With that, I will now turn the call over to our CEO, John Lundgren.

John Lundgren

Thanks, Kate. Good morning, everybody. If you will take a look at the presentation posted to the website, I'd like to first summarize some of the first quarter highlights that we experienced. Then I will say, as Kate has pointed out, this is the last quarter where we'll provide -- feel the need to provide as much pro forma data from the second quarter forward. Everything will be quite clean. As a reminder, the transaction with Black & Decker closed on March 12, 2010, so there are a couple weeks of Black & Decker performance included in the GAAP measures. And from second quarter onwards, it'll be clean. It'll be more clear. But we think the pro forma comparisons are most helpful to you in understanding our business.

Revenues increased 9% on a pro forma basis to -- up 9%; on a pro forma basis, $2.4 billion; organically, up 4%. Strong growth in emerging markets, particularly Latin America. We had some great share gains. New products are doing well. Jim Loree is going to talk about that in the segment breakdown.
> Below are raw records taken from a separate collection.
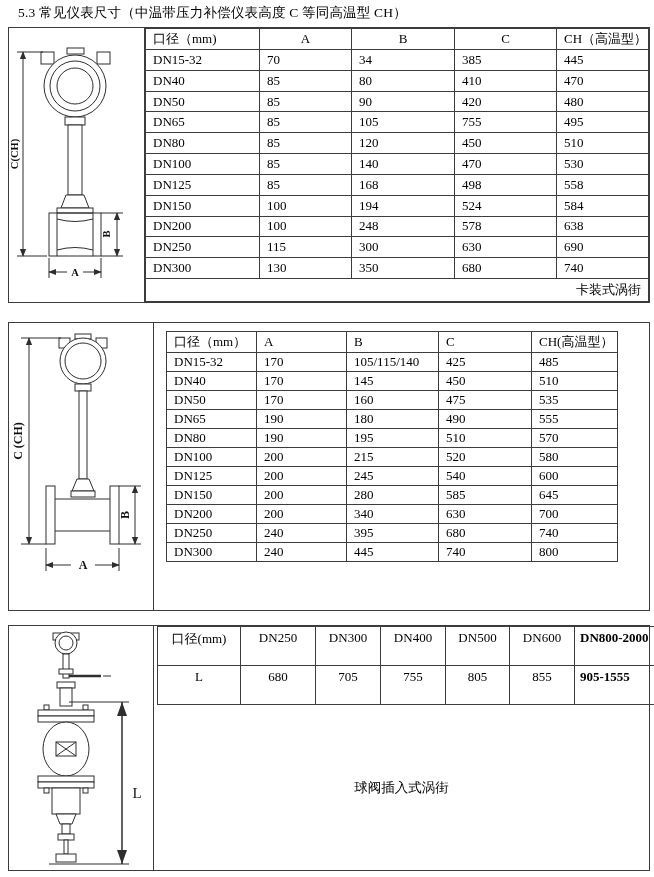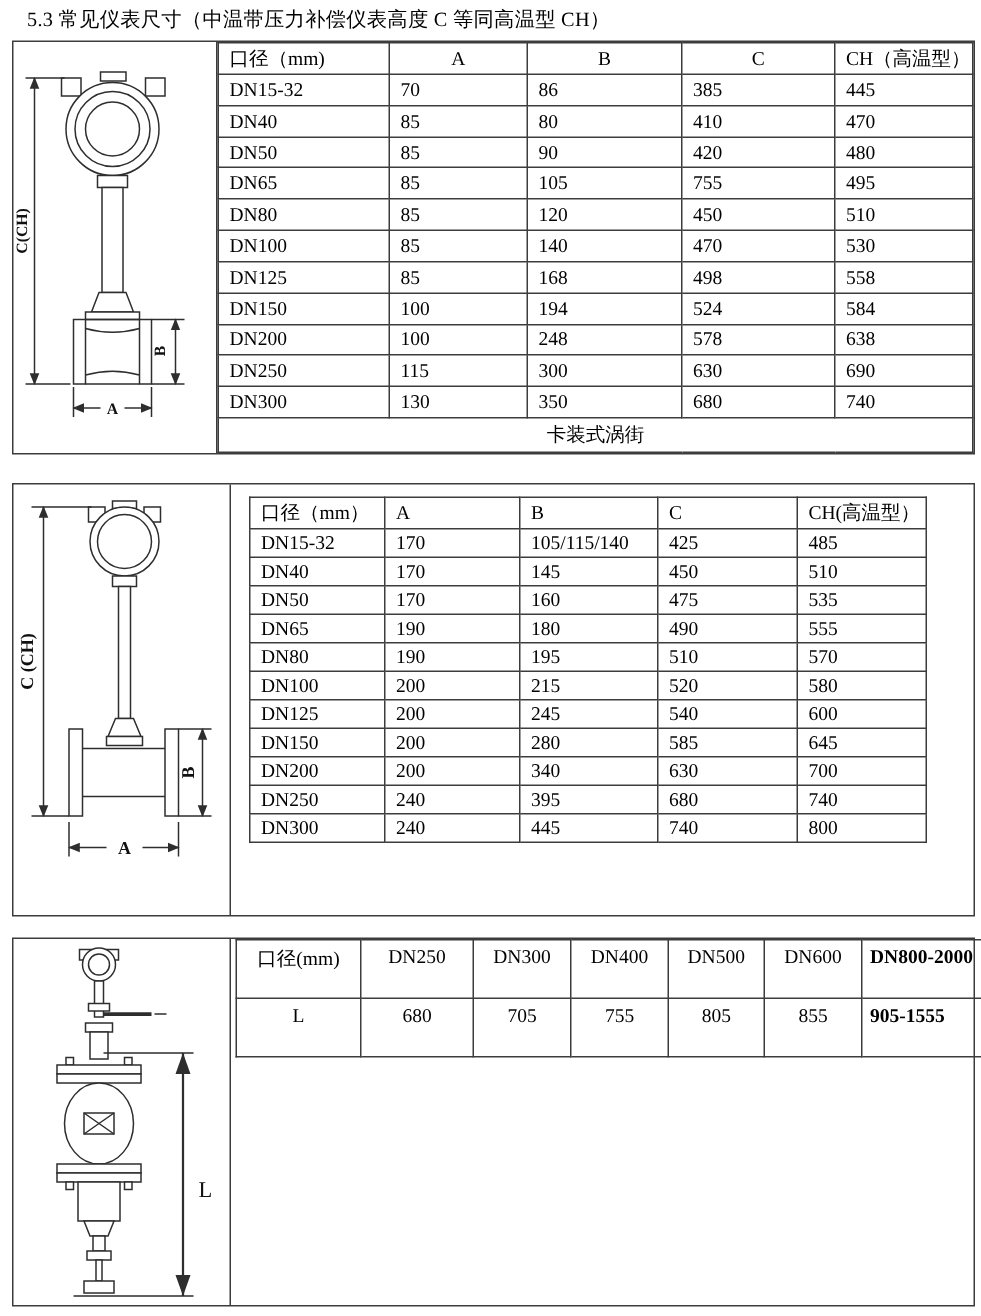--- a/index.html
+++ b/index.html
@@ -100,7 +100,7 @@
           <tr>
             <td>DN15-32</td>
             <td>70</td>
-            <td>86</td>
+            <td>34</td>
             <td>385</td>
             <td>445</td>
           </tr>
And certainly, from successful implementations of the first signs of some positive growth from our revenue synergy plans.

Diluted EPS was $1.08 reflecting a significantly favorable tax rate. Diluted GAAP EPS was $0.92. Per the press release, the tax rate contributed about $0.12 to earnings relative to our planned rate. I'll come on to that again in just a sec. Free cash flow of $61 million was up $24 million versus the prior year. That excludes the $37 million of merger-related payments.

As a reminder, we increased our dividend 21% in February, and we've announced a $250 million share repurchase program that will begin in the second quarter. That $250 million program, when completed, will consume less than half of the $7.8 million authorization that's still outstanding. And I think it's important at this stage, Don will spend more time on it, but to be clear, the purpose is simply to avoid creep. Our stock is up 16% year-to-date, almost 30% on a 6-month basis and 80% since we announced the merger. The guidance we provided in our plans were for average share count during 2011 of approximately 170 million shares. As options have been exercised, that creep would drive us up to above 175 million shares. So with the repurchase, our current best estimate would be about 172 million shares as our share count, which is 2 million shares higher, even including the repurchase program, than was assumed and provided when Don provided our initial guidance for the 2011 year. That's hopefully will be helpful to you in your modeling.

Commodity inflation headwinds continue to persist. We think they'll peak in the second quarter based on everything we know, and we'll recover 80% of that or more, be it pricing, in the second half as many of the price increases that we've already negotiated will take effect late in the second quarter and early in the third quarter. 2011 guidance, as a consequence, has increased to the range of $5 to $5.25 due to the tax rate favorability that I discussed.

So far so good on the integration. And if we could flip to Page 5, I think it is important because the integration remains our top priority. So I think an update on where we stand is relevant for this morning's call.

Our Steering Committee and our major footprint review group continued to meet regularly. We're looking at $165 million of realized synergies this year in calendar 2011. And in the first half of '11, we completed the end of a refresh process including all new opportunities, some of that we discussed on our analyst day, but we constantly monitor and update it formally on a monthly basis.

In the first half of '11, several major footprint-related projects will have been either launched or completed. We obviously don't talk about them in advance to the -- publicly or make no disclosure until Works Councils, if it's in Europe, or employees, if it's in the U.S., have been notified and consulted. Some of those programs are underway, for instance, our Rock Falls distribution center consolidation, and some are behind us in Jackson, Tennessee. The others, we'll update you as appropriate, but no public disclosure on exactly which facilities are involved as is our policy and that just makes good business sense.